Andy Norman headshotNorman’s intentional alignment model (IAM) expands on the argumentative theory of reason (ATR) developed by philosophers Hugo Mercier and Dan Sperber as an explanation for cognitive biases and groupthink. In “Why We Reason: Intention-Alignment and the Genesis of Human Rationality,” Norman proposes that reason evolved because it helped — and continues to help — promote mutually advantageous collaboration.

“Natural selection appears to have ‘designed’ our reasoning propensities to serve dual ends. They function to help us understand the world, but they are also ‘for’ forging shared outlooks — for building and maintaining points of view that are functionally aligned,” he said.
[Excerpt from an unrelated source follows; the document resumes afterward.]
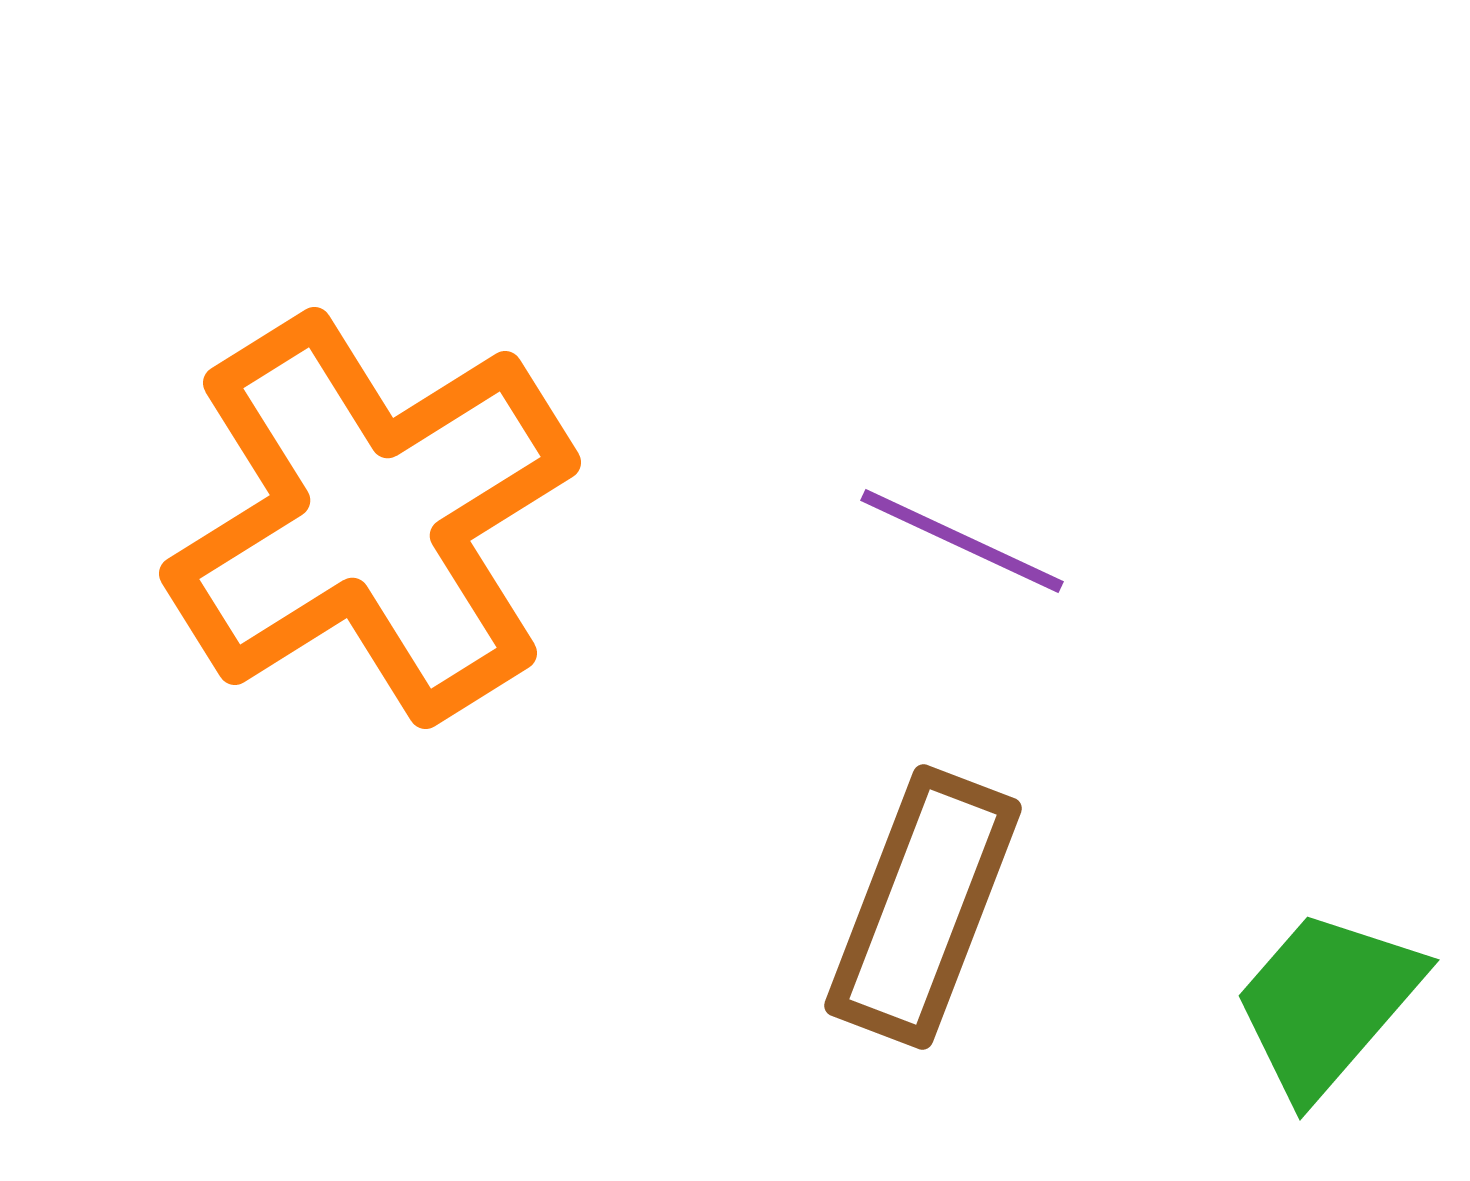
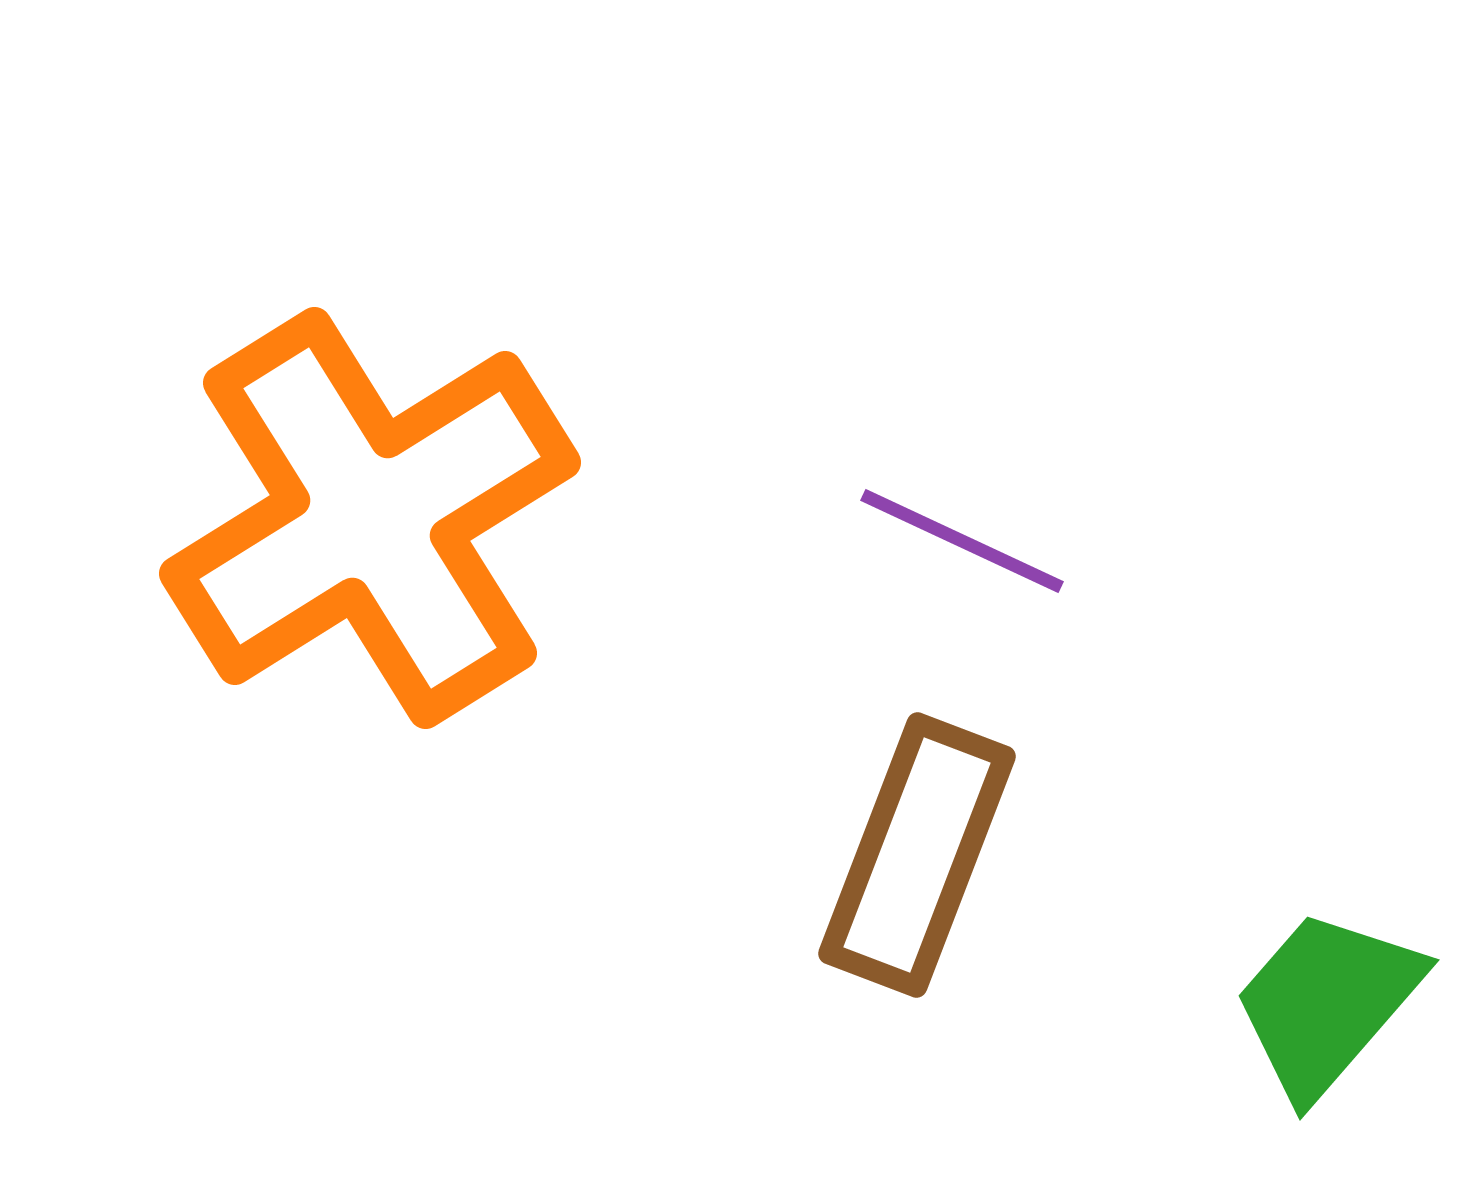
brown rectangle: moved 6 px left, 52 px up
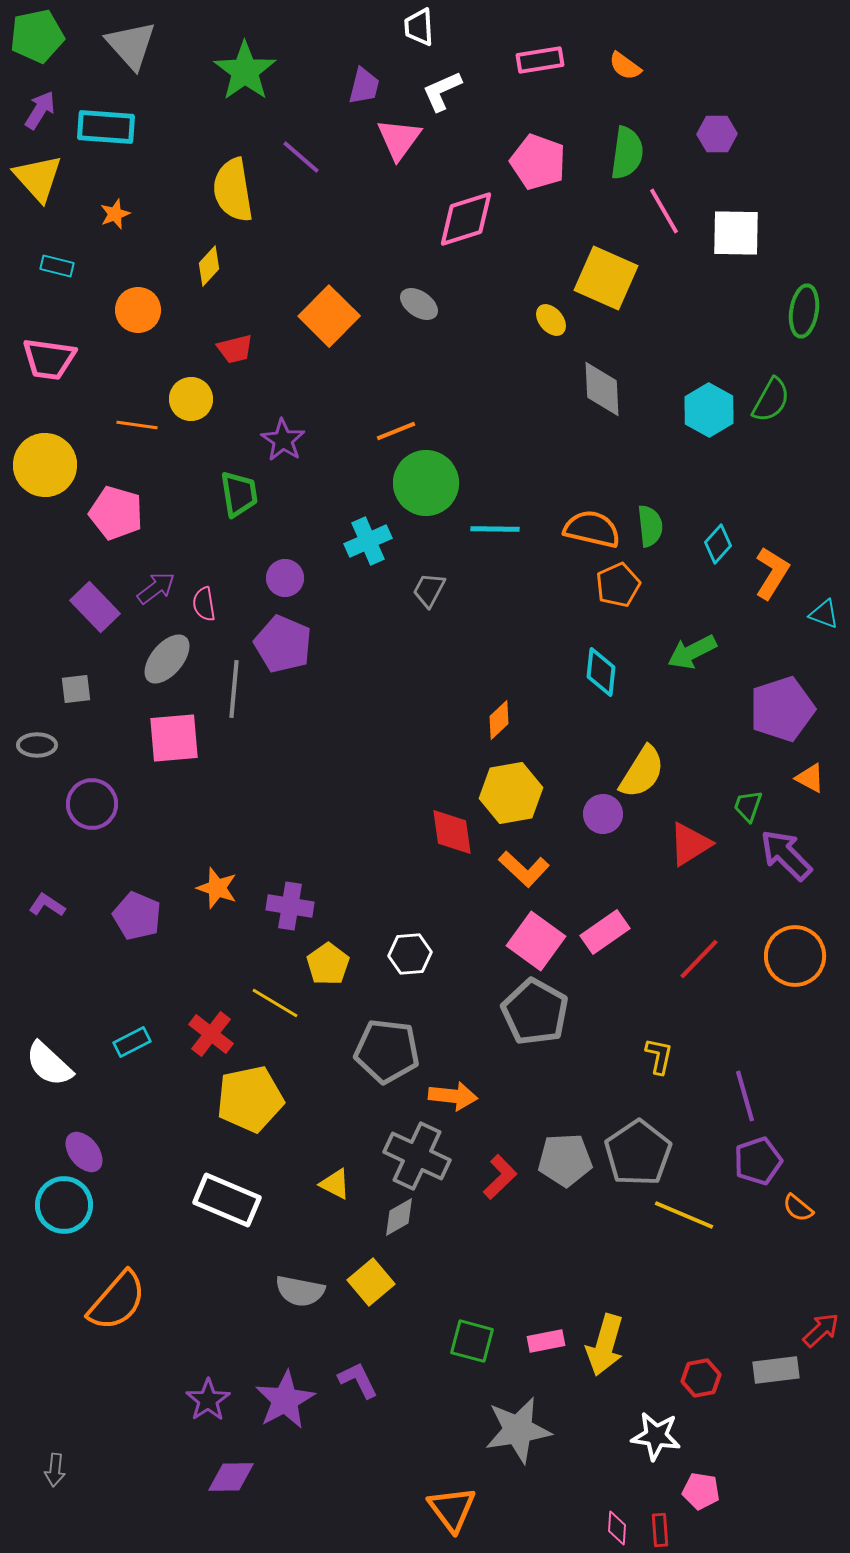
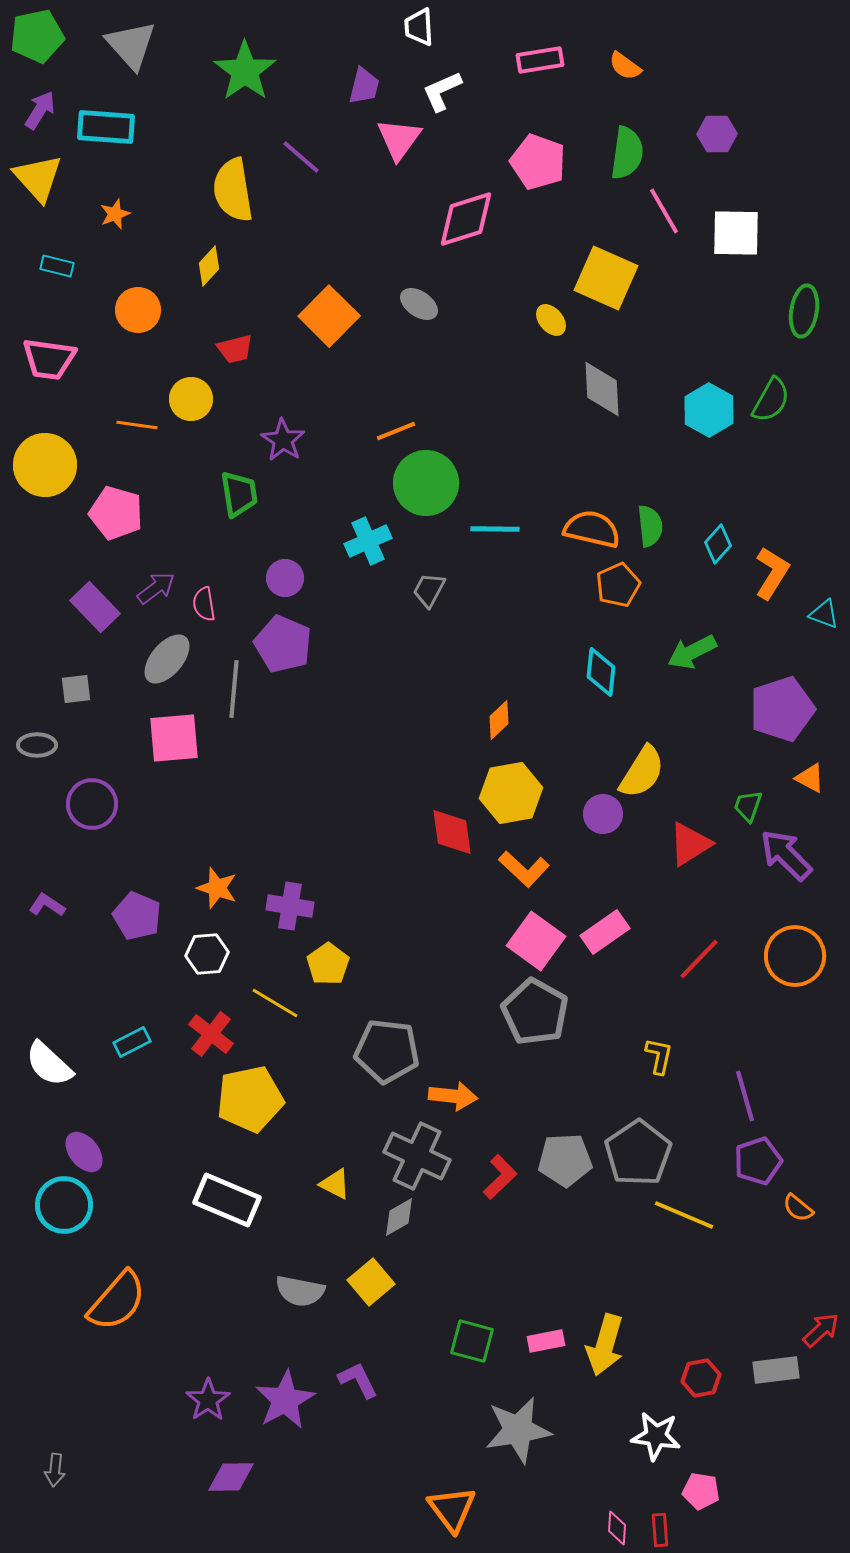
white hexagon at (410, 954): moved 203 px left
Norman believes that understanding the functional role of reasoning has implications for a wide variety of disciplines, including biology, cognitive psychology, anthropology, philosophy, politics and ethics. And on a more fundamental level, it offers insight into the ways that humans think and behave.

He added, “We use reason to advance various proximal ends, but in the main, we do it to overwrite the beliefs and desires of others: to get others to think like us.”